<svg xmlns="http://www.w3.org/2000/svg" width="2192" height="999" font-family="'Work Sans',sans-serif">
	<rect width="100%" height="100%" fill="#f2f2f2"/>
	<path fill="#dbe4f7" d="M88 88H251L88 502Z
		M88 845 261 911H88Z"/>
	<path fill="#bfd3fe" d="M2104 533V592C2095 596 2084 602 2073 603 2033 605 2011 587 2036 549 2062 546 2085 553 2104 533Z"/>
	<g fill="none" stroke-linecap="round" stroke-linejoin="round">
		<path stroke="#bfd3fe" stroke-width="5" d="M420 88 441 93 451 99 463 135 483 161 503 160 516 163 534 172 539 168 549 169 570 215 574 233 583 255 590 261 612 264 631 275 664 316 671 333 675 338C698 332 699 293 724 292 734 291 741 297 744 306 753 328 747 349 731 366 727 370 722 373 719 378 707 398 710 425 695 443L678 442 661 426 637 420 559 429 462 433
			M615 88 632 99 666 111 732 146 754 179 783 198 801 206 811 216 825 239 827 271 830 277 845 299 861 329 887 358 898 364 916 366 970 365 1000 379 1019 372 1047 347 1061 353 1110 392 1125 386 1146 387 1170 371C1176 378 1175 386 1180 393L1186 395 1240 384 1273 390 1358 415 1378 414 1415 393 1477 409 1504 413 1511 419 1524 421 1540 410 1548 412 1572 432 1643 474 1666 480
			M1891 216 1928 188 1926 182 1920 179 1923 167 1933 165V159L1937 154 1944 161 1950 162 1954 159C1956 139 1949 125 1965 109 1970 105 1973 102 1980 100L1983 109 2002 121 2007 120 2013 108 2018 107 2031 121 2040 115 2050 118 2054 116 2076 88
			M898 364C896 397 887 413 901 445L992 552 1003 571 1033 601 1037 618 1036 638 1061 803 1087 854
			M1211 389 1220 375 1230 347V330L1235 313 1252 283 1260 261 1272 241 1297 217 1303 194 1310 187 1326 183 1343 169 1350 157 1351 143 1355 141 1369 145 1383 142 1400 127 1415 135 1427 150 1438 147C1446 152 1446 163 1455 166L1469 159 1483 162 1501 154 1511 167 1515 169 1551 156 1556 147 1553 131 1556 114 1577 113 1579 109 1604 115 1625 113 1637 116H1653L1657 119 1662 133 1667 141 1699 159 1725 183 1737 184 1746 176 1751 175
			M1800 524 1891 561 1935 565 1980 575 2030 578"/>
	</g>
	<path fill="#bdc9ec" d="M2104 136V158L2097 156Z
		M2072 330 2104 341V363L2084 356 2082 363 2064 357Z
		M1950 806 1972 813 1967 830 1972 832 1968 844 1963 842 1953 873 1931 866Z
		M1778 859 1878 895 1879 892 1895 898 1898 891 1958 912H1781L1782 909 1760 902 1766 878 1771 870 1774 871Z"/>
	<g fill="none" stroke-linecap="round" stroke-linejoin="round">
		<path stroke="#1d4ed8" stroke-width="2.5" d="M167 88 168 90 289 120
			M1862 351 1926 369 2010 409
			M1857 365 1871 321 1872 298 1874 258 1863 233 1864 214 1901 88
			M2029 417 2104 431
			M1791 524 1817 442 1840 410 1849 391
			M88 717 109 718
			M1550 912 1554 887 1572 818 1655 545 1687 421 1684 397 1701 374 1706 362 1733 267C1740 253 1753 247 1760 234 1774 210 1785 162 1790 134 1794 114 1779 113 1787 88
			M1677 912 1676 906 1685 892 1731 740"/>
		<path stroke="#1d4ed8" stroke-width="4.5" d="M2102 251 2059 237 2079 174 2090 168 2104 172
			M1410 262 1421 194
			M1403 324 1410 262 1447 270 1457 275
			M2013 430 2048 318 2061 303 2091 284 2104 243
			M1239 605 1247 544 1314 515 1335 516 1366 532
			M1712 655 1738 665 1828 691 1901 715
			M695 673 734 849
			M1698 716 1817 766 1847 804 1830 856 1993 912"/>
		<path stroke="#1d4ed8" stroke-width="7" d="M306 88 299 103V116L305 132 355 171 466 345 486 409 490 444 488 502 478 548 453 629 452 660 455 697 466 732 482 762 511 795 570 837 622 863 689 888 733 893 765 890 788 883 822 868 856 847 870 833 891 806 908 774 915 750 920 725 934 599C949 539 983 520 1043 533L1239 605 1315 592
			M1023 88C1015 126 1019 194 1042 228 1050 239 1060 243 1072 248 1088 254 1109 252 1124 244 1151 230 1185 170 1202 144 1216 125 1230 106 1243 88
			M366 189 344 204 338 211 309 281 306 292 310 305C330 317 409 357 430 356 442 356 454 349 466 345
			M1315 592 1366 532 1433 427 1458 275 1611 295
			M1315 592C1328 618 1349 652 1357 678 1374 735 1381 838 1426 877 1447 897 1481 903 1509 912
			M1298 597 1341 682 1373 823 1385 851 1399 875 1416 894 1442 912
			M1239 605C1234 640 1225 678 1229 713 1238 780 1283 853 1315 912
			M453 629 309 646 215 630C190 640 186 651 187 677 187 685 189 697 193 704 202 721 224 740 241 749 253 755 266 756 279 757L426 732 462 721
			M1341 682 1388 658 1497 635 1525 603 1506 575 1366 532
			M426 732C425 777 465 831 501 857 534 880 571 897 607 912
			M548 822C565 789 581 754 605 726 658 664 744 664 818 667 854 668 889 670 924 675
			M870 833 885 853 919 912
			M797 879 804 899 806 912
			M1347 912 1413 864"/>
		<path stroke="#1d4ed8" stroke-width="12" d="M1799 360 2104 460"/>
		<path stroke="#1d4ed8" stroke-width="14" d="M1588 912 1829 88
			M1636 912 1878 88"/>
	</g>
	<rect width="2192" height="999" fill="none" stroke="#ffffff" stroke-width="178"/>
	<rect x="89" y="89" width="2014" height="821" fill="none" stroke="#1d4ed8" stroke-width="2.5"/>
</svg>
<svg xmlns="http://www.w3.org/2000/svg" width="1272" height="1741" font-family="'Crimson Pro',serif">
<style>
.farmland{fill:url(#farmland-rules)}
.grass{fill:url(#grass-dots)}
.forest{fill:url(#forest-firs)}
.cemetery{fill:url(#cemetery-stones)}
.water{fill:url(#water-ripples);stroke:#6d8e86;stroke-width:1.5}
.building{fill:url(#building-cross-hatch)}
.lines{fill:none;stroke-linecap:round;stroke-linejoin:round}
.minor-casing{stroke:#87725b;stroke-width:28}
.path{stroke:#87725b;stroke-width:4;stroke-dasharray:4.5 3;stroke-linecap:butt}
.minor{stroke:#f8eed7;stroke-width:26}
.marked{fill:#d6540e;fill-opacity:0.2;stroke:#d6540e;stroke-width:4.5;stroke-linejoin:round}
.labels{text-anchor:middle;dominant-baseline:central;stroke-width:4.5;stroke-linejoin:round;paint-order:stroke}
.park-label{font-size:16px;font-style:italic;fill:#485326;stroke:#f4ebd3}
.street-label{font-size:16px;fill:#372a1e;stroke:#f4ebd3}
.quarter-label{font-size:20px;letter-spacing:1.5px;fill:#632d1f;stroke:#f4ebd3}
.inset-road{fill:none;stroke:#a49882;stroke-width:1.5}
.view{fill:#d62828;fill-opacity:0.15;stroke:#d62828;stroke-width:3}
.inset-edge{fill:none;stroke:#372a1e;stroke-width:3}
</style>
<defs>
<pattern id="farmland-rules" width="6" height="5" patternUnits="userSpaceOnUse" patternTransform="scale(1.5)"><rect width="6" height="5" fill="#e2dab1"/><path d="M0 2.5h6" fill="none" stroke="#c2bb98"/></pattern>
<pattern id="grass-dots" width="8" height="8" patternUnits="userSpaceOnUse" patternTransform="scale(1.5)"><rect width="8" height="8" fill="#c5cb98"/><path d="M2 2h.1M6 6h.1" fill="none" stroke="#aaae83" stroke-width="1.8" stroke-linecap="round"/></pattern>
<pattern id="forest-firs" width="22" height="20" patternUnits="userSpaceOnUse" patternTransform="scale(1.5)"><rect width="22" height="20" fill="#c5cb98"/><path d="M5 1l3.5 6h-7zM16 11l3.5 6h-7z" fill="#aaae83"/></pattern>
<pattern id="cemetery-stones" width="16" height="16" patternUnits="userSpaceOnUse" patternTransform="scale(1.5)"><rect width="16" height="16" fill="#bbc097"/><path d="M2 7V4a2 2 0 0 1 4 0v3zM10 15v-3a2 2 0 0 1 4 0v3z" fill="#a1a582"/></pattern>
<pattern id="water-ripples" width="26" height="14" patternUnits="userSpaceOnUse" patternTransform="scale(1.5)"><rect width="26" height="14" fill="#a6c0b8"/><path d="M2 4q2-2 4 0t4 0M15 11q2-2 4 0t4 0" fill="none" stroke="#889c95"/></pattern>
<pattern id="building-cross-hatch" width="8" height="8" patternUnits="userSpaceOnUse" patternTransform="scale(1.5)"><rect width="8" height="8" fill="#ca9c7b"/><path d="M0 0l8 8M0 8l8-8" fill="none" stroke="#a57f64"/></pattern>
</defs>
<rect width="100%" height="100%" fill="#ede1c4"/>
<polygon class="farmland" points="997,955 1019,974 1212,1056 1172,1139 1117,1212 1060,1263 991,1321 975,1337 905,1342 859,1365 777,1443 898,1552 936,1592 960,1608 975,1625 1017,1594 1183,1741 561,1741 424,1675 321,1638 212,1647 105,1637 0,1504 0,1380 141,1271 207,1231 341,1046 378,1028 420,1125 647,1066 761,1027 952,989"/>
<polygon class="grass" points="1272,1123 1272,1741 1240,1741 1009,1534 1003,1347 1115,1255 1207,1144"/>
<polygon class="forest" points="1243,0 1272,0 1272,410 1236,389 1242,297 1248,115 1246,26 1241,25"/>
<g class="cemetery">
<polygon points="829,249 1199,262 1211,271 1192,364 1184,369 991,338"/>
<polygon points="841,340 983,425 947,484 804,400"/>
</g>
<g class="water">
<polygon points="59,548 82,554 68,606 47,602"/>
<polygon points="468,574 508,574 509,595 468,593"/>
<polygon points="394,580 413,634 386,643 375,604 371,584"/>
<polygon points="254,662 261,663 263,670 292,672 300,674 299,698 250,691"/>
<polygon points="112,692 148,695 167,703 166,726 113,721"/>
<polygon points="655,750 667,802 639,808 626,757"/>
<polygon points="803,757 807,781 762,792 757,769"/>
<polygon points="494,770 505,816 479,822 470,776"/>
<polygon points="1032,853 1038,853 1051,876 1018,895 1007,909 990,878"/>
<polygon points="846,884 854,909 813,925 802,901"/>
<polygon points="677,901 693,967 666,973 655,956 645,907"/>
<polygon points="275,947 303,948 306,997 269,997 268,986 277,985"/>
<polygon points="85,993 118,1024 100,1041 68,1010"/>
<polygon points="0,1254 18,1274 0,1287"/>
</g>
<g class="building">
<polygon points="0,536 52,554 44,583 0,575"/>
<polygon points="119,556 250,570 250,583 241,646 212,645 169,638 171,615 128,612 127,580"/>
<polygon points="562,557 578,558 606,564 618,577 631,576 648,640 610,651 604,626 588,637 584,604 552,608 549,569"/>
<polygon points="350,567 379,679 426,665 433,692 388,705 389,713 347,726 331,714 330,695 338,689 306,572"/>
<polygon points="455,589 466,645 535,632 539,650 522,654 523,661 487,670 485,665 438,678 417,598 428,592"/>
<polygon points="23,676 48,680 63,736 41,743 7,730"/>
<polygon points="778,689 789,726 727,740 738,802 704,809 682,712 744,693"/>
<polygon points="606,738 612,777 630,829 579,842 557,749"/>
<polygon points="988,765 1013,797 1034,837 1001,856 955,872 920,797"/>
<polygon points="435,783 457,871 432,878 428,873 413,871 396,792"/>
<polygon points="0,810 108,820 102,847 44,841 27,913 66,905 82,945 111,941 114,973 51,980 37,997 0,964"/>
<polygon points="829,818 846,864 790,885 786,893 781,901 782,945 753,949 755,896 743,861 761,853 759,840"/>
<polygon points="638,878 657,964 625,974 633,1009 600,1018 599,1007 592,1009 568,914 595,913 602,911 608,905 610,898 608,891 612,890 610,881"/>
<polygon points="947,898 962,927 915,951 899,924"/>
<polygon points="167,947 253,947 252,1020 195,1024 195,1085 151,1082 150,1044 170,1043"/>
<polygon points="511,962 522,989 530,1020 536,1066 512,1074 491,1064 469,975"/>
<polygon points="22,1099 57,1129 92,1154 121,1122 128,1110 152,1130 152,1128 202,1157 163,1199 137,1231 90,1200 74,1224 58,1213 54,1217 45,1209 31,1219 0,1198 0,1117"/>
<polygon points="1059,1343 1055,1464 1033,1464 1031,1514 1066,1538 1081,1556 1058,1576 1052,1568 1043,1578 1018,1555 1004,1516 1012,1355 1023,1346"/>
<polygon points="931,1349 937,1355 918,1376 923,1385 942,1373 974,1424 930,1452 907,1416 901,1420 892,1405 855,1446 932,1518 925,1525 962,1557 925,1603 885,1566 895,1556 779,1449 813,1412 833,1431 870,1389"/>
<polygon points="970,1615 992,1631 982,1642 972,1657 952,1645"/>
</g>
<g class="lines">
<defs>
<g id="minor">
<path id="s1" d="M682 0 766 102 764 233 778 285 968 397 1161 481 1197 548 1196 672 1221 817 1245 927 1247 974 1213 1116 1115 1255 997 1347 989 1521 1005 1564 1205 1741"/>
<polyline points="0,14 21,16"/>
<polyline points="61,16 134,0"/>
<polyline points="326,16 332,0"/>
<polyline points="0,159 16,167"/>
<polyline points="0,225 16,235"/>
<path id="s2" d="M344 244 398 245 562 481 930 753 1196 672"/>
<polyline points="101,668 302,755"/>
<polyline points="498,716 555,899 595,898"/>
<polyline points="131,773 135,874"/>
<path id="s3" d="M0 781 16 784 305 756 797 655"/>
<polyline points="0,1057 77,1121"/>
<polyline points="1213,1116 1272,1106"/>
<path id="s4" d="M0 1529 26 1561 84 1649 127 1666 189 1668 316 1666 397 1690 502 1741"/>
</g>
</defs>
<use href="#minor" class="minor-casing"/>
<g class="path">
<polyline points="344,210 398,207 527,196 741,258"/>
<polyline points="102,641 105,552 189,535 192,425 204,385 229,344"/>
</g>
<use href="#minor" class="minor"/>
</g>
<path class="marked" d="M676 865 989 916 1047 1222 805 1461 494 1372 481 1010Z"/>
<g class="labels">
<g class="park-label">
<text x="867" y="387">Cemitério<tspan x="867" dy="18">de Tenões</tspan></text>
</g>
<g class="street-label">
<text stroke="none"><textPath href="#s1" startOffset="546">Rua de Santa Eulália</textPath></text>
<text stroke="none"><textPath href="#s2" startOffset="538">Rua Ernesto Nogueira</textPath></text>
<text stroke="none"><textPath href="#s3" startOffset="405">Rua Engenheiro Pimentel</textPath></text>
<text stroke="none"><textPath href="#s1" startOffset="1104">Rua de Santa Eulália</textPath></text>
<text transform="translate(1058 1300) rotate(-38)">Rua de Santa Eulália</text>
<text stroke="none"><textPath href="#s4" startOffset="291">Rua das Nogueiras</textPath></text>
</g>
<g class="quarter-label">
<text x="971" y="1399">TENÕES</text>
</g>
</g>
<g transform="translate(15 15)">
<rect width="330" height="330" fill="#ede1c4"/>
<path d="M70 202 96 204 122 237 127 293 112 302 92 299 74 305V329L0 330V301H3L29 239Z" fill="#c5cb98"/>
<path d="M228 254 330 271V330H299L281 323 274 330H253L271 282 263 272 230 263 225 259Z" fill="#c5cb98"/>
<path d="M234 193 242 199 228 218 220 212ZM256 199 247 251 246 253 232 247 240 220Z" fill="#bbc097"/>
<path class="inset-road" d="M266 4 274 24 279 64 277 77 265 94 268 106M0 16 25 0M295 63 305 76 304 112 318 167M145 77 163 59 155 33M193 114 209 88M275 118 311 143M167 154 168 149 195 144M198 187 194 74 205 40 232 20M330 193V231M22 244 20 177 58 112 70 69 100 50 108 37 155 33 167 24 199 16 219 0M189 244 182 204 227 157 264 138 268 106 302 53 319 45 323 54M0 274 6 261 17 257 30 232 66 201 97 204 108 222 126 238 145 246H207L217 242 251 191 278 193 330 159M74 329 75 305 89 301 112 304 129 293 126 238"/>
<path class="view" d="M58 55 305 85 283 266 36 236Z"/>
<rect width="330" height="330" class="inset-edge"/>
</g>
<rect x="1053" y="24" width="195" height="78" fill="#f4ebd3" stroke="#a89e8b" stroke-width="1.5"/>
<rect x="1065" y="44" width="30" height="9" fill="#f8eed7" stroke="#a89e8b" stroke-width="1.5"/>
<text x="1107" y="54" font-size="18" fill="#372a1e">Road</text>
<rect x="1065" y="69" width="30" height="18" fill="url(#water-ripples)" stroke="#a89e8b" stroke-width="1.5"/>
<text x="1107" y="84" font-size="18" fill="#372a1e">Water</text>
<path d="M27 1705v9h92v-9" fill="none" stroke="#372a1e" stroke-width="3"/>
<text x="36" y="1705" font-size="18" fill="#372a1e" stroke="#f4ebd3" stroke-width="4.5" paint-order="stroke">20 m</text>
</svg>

——

- [Directions]:
Above are the records; from them, give again exactly the lines from the one containing "1272,1741 1240,1741 1009,1534" to the one containing "846,864 790,885 786,893", both lines included, and nothing more.

- [Answer section]:
<polygon class="grass" points="1272,1123 1272,1741 1240,1741 1009,1534 1003,1347 1115,1255 1207,1144"/>
<polygon class="forest" points="1243,0 1272,0 1272,410 1236,389 1242,297 1248,115 1246,26 1241,25"/>
<g class="cemetery">
<polygon points="829,249 1199,262 1211,271 1192,364 1184,369 991,338"/>
<polygon points="841,340 983,425 947,484 804,400"/>
</g>
<g class="water">
<polygon points="59,548 82,554 68,606 47,602"/>
<polygon points="468,574 508,574 509,595 468,593"/>
<polygon points="394,580 413,634 386,643 375,604 371,584"/>
<polygon points="254,662 261,663 263,670 292,672 300,674 299,698 250,691"/>
<polygon points="112,692 148,695 167,703 166,726 113,721"/>
<polygon points="655,750 667,802 639,808 626,757"/>
<polygon points="803,757 807,781 762,792 757,769"/>
<polygon points="494,770 505,816 479,822 470,776"/>
<polygon points="1032,853 1038,853 1051,876 1018,895 1007,909 990,878"/>
<polygon points="846,884 854,909 813,925 802,901"/>
<polygon points="677,901 693,967 666,973 655,956 645,907"/>
<polygon points="275,947 303,948 306,997 269,997 268,986 277,985"/>
<polygon points="85,993 118,1024 100,1041 68,1010"/>
<polygon points="0,1254 18,1274 0,1287"/>
</g>
<g class="building">
<polygon points="0,536 52,554 44,583 0,575"/>
<polygon points="119,556 250,570 250,583 241,646 212,645 169,638 171,615 128,612 127,580"/>
<polygon points="562,557 578,558 606,564 618,577 631,576 648,640 610,651 604,626 588,637 584,604 552,608 549,569"/>
<polygon points="350,567 379,679 426,665 433,692 388,705 389,713 347,726 331,714 330,695 338,689 306,572"/>
<polygon points="455,589 466,645 535,632 539,650 522,654 523,661 487,670 485,665 438,678 417,598 428,592"/>
<polygon points="23,676 48,680 63,736 41,743 7,730"/>
<polygon points="778,689 789,726 727,740 738,802 704,809 682,712 744,693"/>
<polygon points="606,738 612,777 630,829 579,842 557,749"/>
<polygon points="988,765 1013,797 1034,837 1001,856 955,872 920,797"/>
<polygon points="435,783 457,871 432,878 428,873 413,871 396,792"/>
<polygon points="0,810 108,820 102,847 44,841 27,913 66,905 82,945 111,941 114,973 51,980 37,997 0,964"/>
<polygon points="829,818 846,864 790,885 786,893 781,901 782,945 753,949 755,896 743,861 761,853 759,840"/>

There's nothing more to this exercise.